-- Opening Marker --
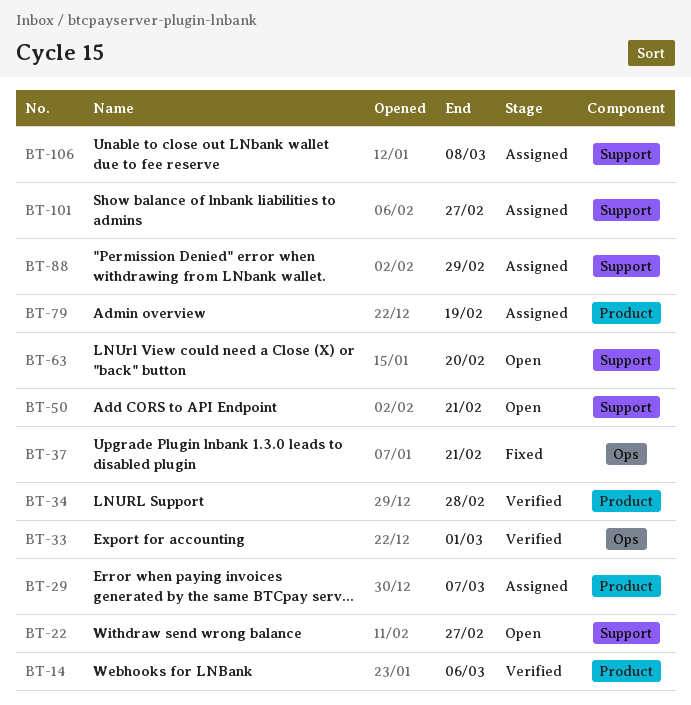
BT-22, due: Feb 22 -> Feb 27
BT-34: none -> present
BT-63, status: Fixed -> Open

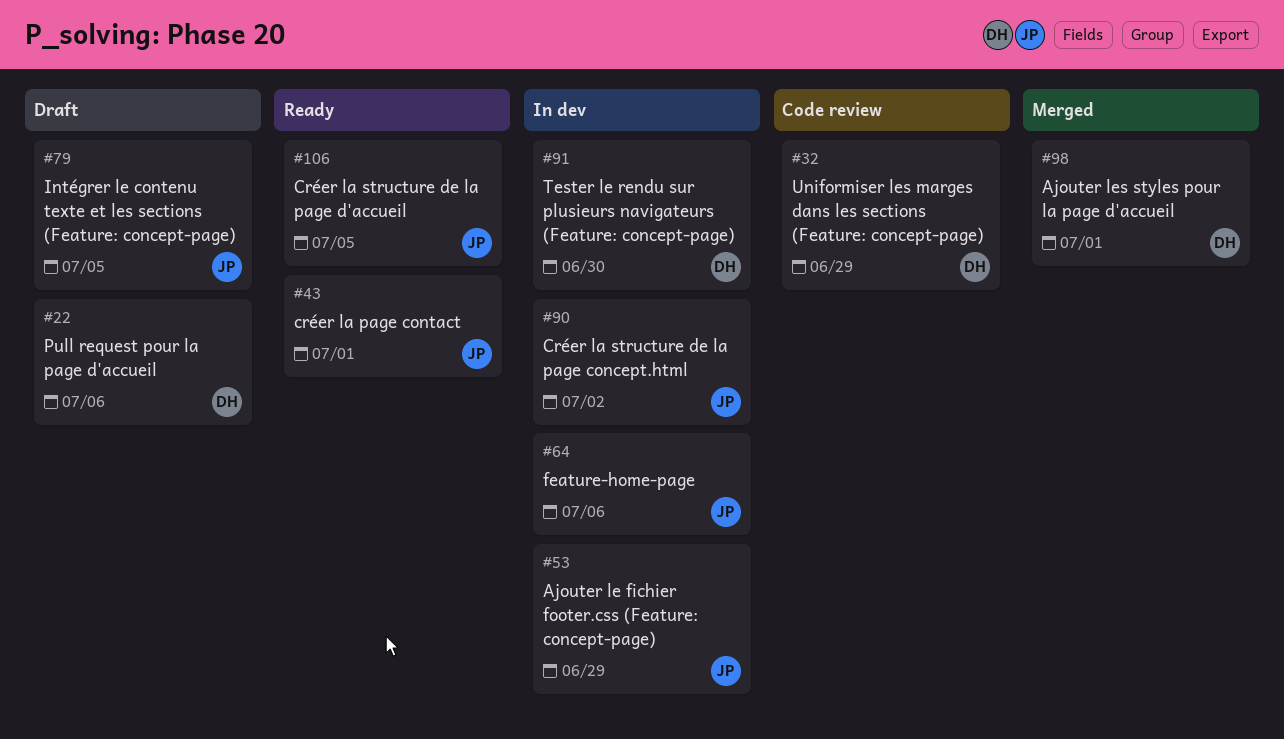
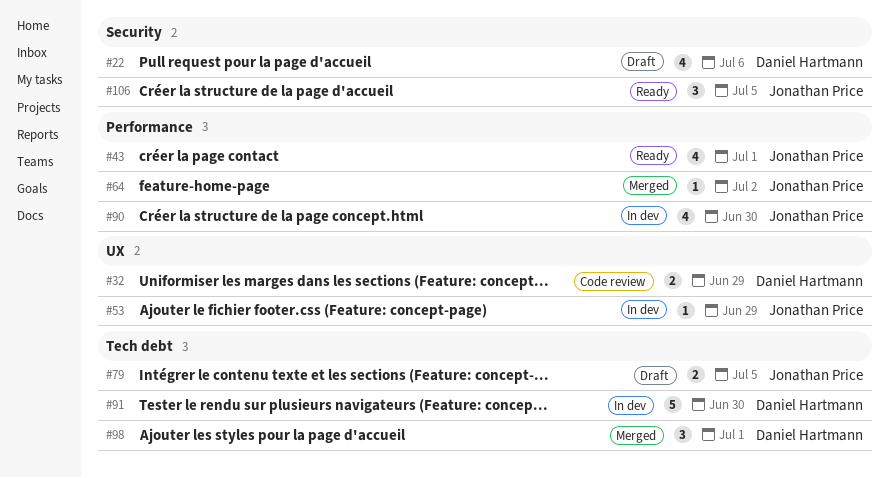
#64, status: In dev -> Merged
#64, due: Jul 6 -> Jul 2
#90, due: Jul 2 -> Jun 30

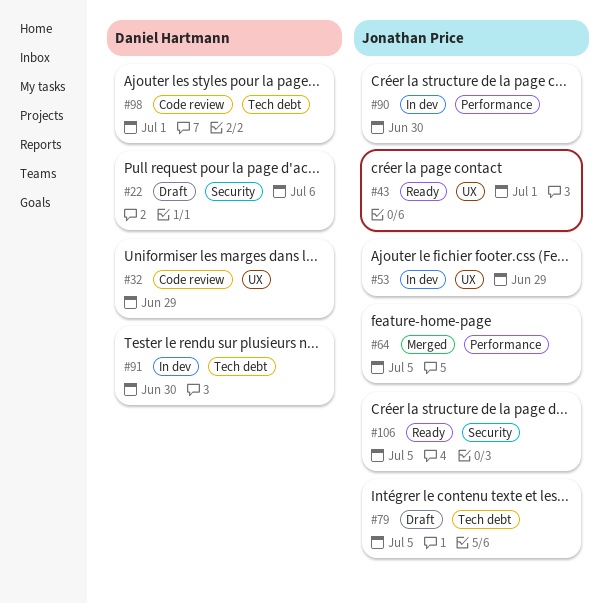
#43, label: Performance -> UX
#64, due: Jul 2 -> Jul 5
#98, status: Merged -> Code review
-- Closing Marker --
TASK TO CARRY OUT
Search the listing for the word "Merged" and return each line that holds it.

WRITTEN ANSWER
#64, status: In dev -> Merged
#98, status: Merged -> Code review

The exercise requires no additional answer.